==== DATA RECORDS
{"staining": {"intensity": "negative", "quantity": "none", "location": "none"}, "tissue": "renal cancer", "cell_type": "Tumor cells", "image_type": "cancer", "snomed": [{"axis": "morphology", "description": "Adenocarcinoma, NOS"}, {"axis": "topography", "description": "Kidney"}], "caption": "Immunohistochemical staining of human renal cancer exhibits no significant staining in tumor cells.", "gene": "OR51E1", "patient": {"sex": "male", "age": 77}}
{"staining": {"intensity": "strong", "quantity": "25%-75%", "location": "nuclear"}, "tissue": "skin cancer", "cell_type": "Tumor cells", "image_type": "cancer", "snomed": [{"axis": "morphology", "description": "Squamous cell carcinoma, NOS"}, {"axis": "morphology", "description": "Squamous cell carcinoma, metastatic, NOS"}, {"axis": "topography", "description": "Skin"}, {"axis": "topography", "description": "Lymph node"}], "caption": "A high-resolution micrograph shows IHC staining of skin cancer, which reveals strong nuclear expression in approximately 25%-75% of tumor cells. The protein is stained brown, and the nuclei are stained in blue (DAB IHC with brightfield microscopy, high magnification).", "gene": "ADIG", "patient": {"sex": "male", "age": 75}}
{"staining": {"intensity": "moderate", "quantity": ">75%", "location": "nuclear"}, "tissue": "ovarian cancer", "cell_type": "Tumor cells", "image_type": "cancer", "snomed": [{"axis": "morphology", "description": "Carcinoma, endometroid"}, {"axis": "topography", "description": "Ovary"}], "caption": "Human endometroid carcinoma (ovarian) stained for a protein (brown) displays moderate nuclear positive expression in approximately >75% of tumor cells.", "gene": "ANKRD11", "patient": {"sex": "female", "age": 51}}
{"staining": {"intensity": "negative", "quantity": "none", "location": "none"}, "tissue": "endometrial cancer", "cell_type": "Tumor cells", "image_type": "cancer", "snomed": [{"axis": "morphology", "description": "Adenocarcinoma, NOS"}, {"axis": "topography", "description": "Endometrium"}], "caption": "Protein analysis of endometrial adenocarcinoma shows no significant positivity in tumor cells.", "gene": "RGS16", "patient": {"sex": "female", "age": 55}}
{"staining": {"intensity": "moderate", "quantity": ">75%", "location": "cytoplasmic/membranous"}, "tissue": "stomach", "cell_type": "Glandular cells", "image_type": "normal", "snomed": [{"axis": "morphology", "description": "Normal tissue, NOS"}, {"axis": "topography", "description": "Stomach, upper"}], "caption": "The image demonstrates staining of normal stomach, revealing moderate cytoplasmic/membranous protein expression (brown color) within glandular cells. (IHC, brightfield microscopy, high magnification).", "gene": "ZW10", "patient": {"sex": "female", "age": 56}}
========
• _WORK REQUEST_: Reproduce without change every line of the entries above, from the one containing "analysis of endometrial" through the last.

• _RESULT OF THIS TASK_:
{"staining": {"intensity": "negative", "quantity": "none", "location": "none"}, "tissue": "endometrial cancer", "cell_type": "Tumor cells", "image_type": "cancer", "snomed": [{"axis": "morphology", "description": "Adenocarcinoma, NOS"}, {"axis": "topography", "description": "Endometrium"}], "caption": "Protein analysis of endometrial adenocarcinoma shows no significant positivity in tumor cells.", "gene": "RGS16", "patient": {"sex": "female", "age": 55}}
{"staining": {"intensity": "moderate", "quantity": ">75%", "location": "cytoplasmic/membranous"}, "tissue": "stomach", "cell_type": "Glandular cells", "image_type": "normal", "snomed": [{"axis": "morphology", "description": "Normal tissue, NOS"}, {"axis": "topography", "description": "Stomach, upper"}], "caption": "The image demonstrates staining of normal stomach, revealing moderate cytoplasmic/membranous protein expression (brown color) within glandular cells. (IHC, brightfield microscopy, high magnification).", "gene": "ZW10", "patient": {"sex": "female", "age": 56}}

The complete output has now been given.